When Castro succeeded in overthrowing the Batista government, one of his first official acts as Cuba’s new head of state was to declare August 22nd, the anniversary of the Battle of the Northern Edge, a national holiday. Throughout the era of Communist rule in Cuba, that holiday-- called Cienfuegos Victory Day --has been marked with massive parades and rallies; until 2005 it was also marked by a speech from Fidel himself at the site of the battle and a visit by Fidel and his brother Raul to the granite monument erected in 1960 to honor the Marxist insurgents killed in the battle. During the Cuban Missile Crisis in 1962, Fidel used the crater as a backdrop for fiery harangues denouncing the United States; when Che Guevara, a friend of Fidel’s and a veteran of the Battle of the Northern Edge, was killed in Bolivia in 1967, a memorial service in his honor was held at the crater.

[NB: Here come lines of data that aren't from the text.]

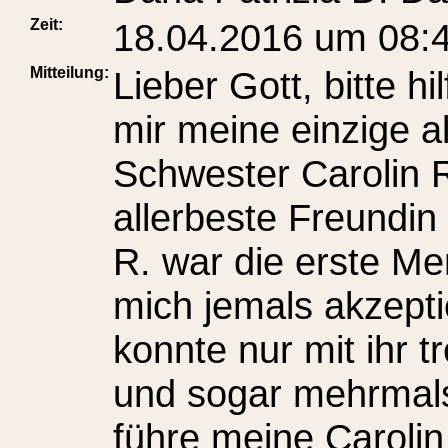
Zeit:
18.04.2016 um 08:
Mitteilung:
Lieber Gott, bitte hilf mir bei allen Sachen und gib mir meine einzige allerbeste Freundin und große Schwester Carolin Raabe wieder zurück! Meine allerbeste Freundin und große Schwester Carolin R. war die erste Mensch auf der ganzen Welt, die mich jemals akzeptierte und respektierte! Ich konnte nur mit ihr treffen, spielen, unterhalten und sogar mehrmals bei ihr übernachten! Bitte führe meine Carolin wieder zu mir und mach, das alles hier wie früher wird! Natürlich will ich auch meinen anderen Freunden Vanessa Strauch, Jessika Rosenhauer, Sandra Krebs, Sinem Öcal, Beatrix Warnke und alle anderen wieder zurück haben! Meine Carolin ist Freundlich, Ehrlich, Lustig, Höflich, Verständnisvoll, Nett, Wunderschön, Mutig, Stark, Fröhlich, Klug, Selbstbewusst, Selbstvertrauen, Pünktlich, Verantwortungsvoll, Aufopferungsvoll, Hilfsbereit, Friedlich, Mitfühlend, Gesprächig, Vielseitig, Herzlich, Ausgeglichen, Einfühlsam, Liebevolle, etc. Person überhaupt! Ich würde mein Hand für meine Carolin ins Feuer legen, ich würde sogar mein linker Hand/Arm für meine einzige Freundin und Schwester Carolin opfern, das gilt natürlich auch für Vanessa Strauch, Jessika Rosenhauer und alle anderen Freunden! Ich liebe meine Carolin über alles und ich liebe auch die anderen von ganzem Herzen! Bitte mach, dass meine Carolin nicht mehr Wütend auf mich ist und dass sie mich endlich verzeiht! Bitte führe meine Carolin wieder zu mir und bitte mach, dass Carolin und ich wieder die allerbesten Freundinnen sein werden und für alle Ewigkeiten bleiben werden, egal was auch immer passiert! Ich fühle mich irgendwie mit meine Carolin sehr eng verbunden und habe sogar so ein Gefühl, als würde ich meine Carolin sehr lange kennen! Meine Carolin und ich haben so viel gemeinsamen Eigenschaften und sind uns in manchen Dingern sehr ähnlich! Bitte mach, dass meine Carolin wieder zu mir zurück kommt, denn ich vermisse sie ganz doll! Meine Carolin ist mein Ein und Alles auf der Welt, natürlich sind meine Heilige Sachen (Zeichnungen, Texte und Lieder) auch mein Ein und Alles auf der ganzen Welt! Bitte erfülle mein großes Freundschaftswunsch mit meinen einzige allerbeste Freundin und große Schwester Carolin Raabe! Die Zeit mit meine Carolin war aller schönsten von allen und werde es niemals vergessen! Ich flehe dich, bitte bring meine Carolin wieder zu mir zurück! Meine Freundin Carolin ist wie eine Schwester für mich und soll es immer so bleiben! Ich will mit meine Carolin wieder befreundet sein! Meine Carolin und ich sind Seelen Verwandt, das weiße ich ganz genau! Es tut so weh, dass meine Carolin nicht mehr bei mir ist! Es schmerzt sehr und ich will meine einzige Freundin Carolin wieder zurück haben! Ich weiße zumindest alles über meine allerbeste Freundin und große Schwester Carolin Raabe und werde sie niemals vergessen! Meine einzige Freundin Carolin hat immer einen Platz in meinem Herzen und es wird immer so bleiben, egal was auch immer kommt, das gilt natürlich auch für die anderen alten Freunden! Ich erinnere mich ganz gerne an die alten Zeiten mit meine Carolin und die anderen natürlich, denn meine Carolin ist ein kleiner Teil von mir und wird es immer so bleiben, egal was auch immer passiert! Bitte mach, dass meine Carolin sich bei mir meldet und wieder mit mir versöhnt, das wünsche ich mir von ganzem Herzen! Meine Heiligen Sachen (Zeichnungen, Texte und Lieber) sollen meinen drei (Auserwählten) Mama Ani, meine Freundin Carolin Raabe und meine erste Tochter bewachen, sollte etwas mit mir geschieht und zwar bis ich wieder zurück gekehrt bin! Dann meinen Heilige Sachen sind meinen Lebenselixier, Seele, Geist und Herz, dies sind meinen wahren Wünsche und Träume! Ich arbeitet seit meinen Geburt an, an meinen Heiligen Sachen und will nicht, dass irgendetwas mit meinen Heiligen Sachen geschieht! Ich habe ja nur meine Heilige Sachen und es bedeutet mir sehr viel, sogar die alle Engel sollen meinen Heilige Sachen vor alles und jeden beschützen, egal was auch immer geschieht! Bitte beschütze meinen Heilige Sache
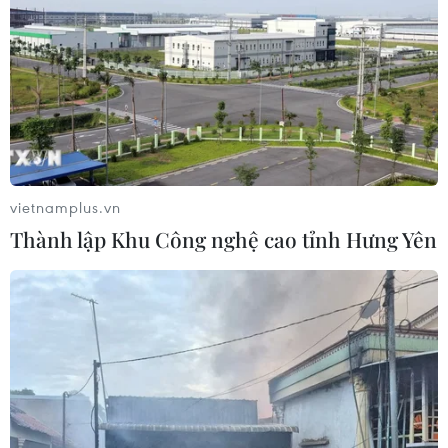
vietnamplus.vn
Thành lập Khu Công nghệ cao tỉnh Hưng Yên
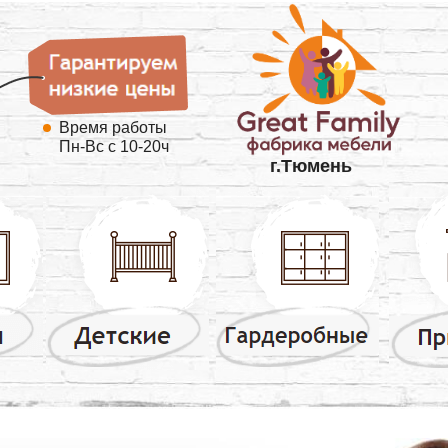
Время работы
Пн-Вс с 10-20ч
г.Тюмень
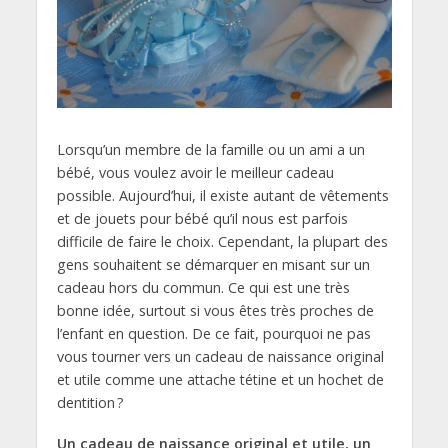
Lorsqu’un membre de la famille ou un ami a un
bébé, vous voulez avoir le meilleur cadeau
possible. Aujourd’hui, il existe autant de vêtements
et de jouets pour bébé qu’il nous est parfois
difficile de faire le choix. Cependant, la plupart des
gens souhaitent se démarquer en misant sur un
cadeau hors du commun. Ce qui est une très
bonne idée, surtout si vous êtes très proches de
l’enfant en question. De ce fait, pourquoi ne pas
vous tourner vers un cadeau de naissance original
et utile comme une attache tétine et un hochet de
dentition ?
Un cadeau de naissance original et utile, un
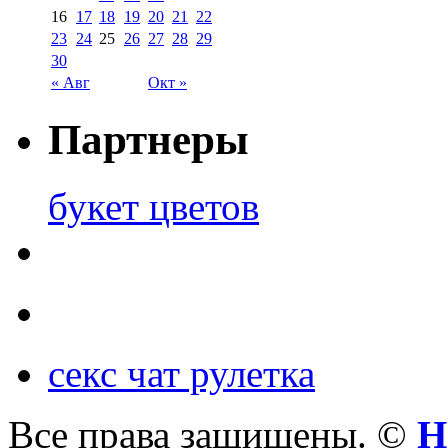
16
17
18
19
20
21
22
23
24
25
26
27
28
29
30
« Авг
Окт »
Партнеры
букет цветов
секс чат рулетка
Все права защищены. ©
Н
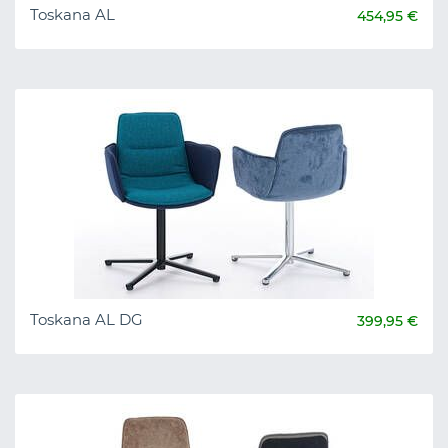
Toskana AL
454,95 €
Toskana AL DG
399,95 €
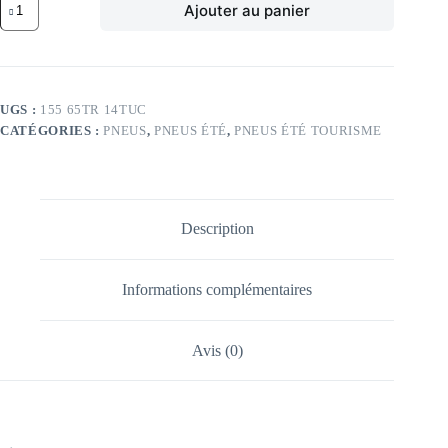
Ajouter au panier
de
CO
75T
CO
ULTRACONTACT
155/65
UGS :
155 65TR 14TUC
TR14
CATÉGORIES :
PNEUS
,
PNEUS ÉTÉ
,
PNEUS ÉTÉ TOURISME
TL
75T
CO
ULTRACONTACT
Description
Informations complémentaires
Avis (0)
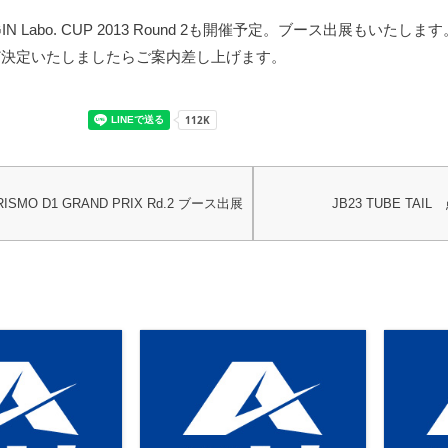
RIGIN Labo. CUP 2013 Round 2も開催予定。ブース出展もいたします
ど決定いたしましたらご案内差し上げます。
URISMO D1 GRAND PRIX Rd.2 ブース出展
JB23 TUBE T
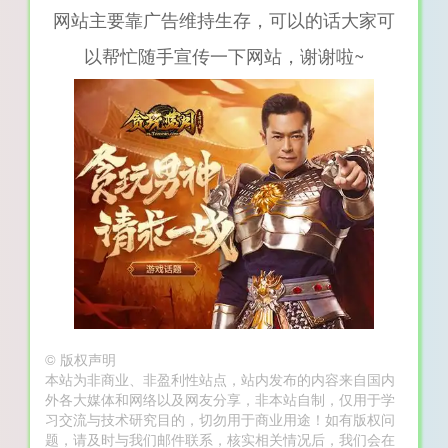
网站主要靠广告维持生存，可以的话大家可
以帮忙随手宣传一下网站，谢谢啦~
©
版权声明
本站为非商业、非盈利性站点，站内发布的内容来自国内
外各大媒体和网络以及网友分享，非本站自制，仅用于学
习交流与技术研究目的，切勿用于商业用途！如有版权问
题，请及时与我们邮件联系，核实相关情况后，我们会在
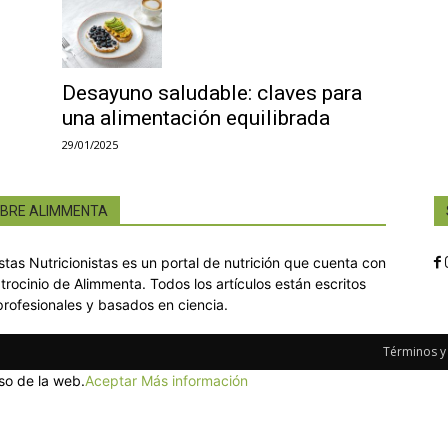
Desayuno saludable: claves para
una alimentación equilibrada
29/01/2025
BRE ALIMMENTA
istas Nutricionistas es un portal de nutrición que cuenta con
atrocinio de Alimmenta. Todos los artículos están escritos
profesionales y basados en ciencia.
Términos y
so de la web.
Aceptar
Más información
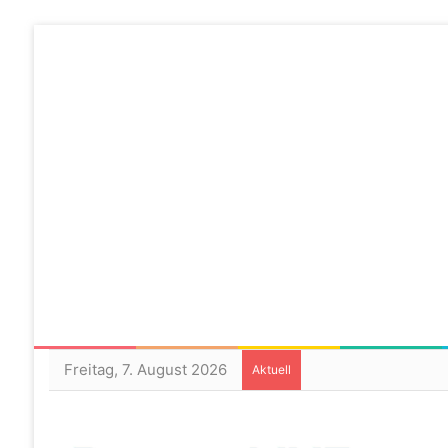
Freitag, 7. August 2026
Aktuell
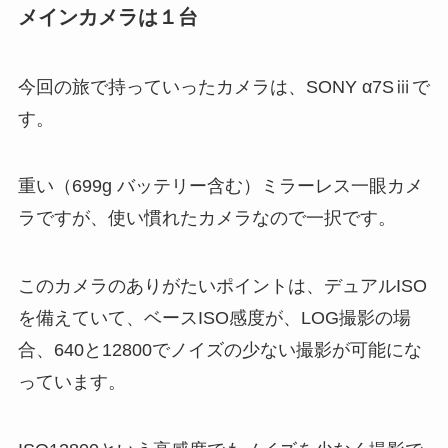
メインカメラは１台
今回の旅で持っていったカメラは、SONY α7Sⅲで
す。
重い（699g バッテリー含む）ミラーレス一眼カメ
ラですが、使い慣れたカメラなので一択です。
このカメラのありがたいポイントは、デュアルISO
を備えていて、ベースISO感度が、LOG撮影の場
合、640と12800でノイズの少ない撮影が可能にな
っています。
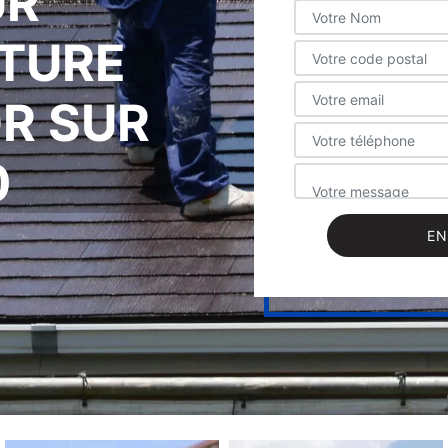
UR
ITURE
OR SUR
0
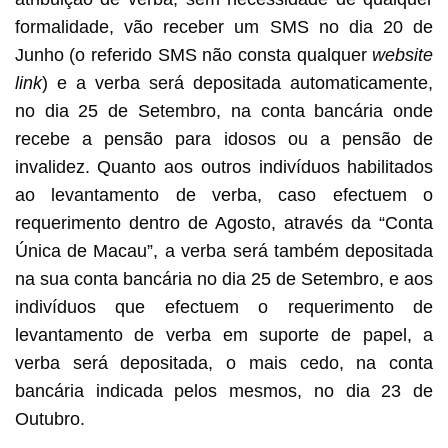
formalidade, vão receber um SMS no dia 20 de
Junho (o referido SMS não consta qualquer
website
link
) e a verba será depositada automaticamente,
no dia 25 de Setembro, na conta bancária onde
recebe a pensão para idosos ou a pensão de
invalidez. Quanto aos outros indivíduos habilitados
ao levantamento de verba, caso efectuem o
requerimento dentro de Agosto, através da “Conta
Única de Macau”, a verba será também depositada
na sua conta bancária no dia 25 de Setembro, e aos
indivíduos que efectuem o requerimento de
levantamento de verba em suporte de papel, a
verba será depositada, o mais cedo, na conta
bancária indicada pelos mesmos, no dia 23 de
Outubro.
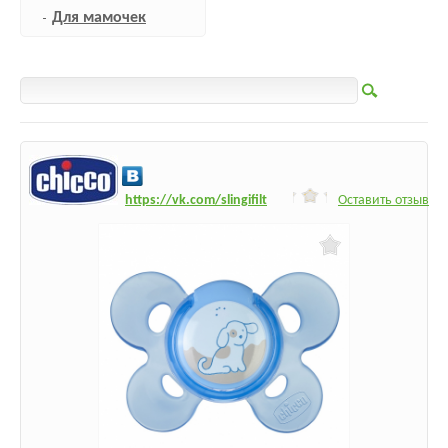
Для мамочек
h
ttps:/
/vk.com/slingifilt
Оставить отзыв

Since 2006 lingering health problems have forced Fidel Castro to discontinue his old tradition of visiting the crater every August, but Raul continues to make the pilgrimage and has said in a number of TV and online interviews he will keep making it every year until he dies. As Cuba gradually moves away from the hard-line Marxism that has been the hallmark of the Castro government, Western tourists are beginning to rediscover the crater and the wonders of the land surrounding it; the Cuban tourist ministry is already working on a comprehensive plan  to upgrade hotel facilities in the Cienfuegos region to accommodate the expected surge in foreign tourist business many believe will take place once Marxist rule in Cuba ends.

******

This brochure only hints at the rich history of the Cienfuegos crater; to cover the full annals of everything that’s happened there since that day millions of years ago when a meteor strike brought it into existence, we’d need something roughly equivalent in size to the first ten volumes of the Encyclopedia Britannica. And speaking of encyclopedias, you can find more information about the crater in the reference section of your local library or in pamphlets from the Cuban UN mission in New York. There’s also a website, cienfuegoscrater.org, which has a detailed timeline of the crater’s history and streaming live videos of the crater itself.

And on that note, enjoy your trip to the Cienfuegos crater. Just remember what we said about the cigars, OK?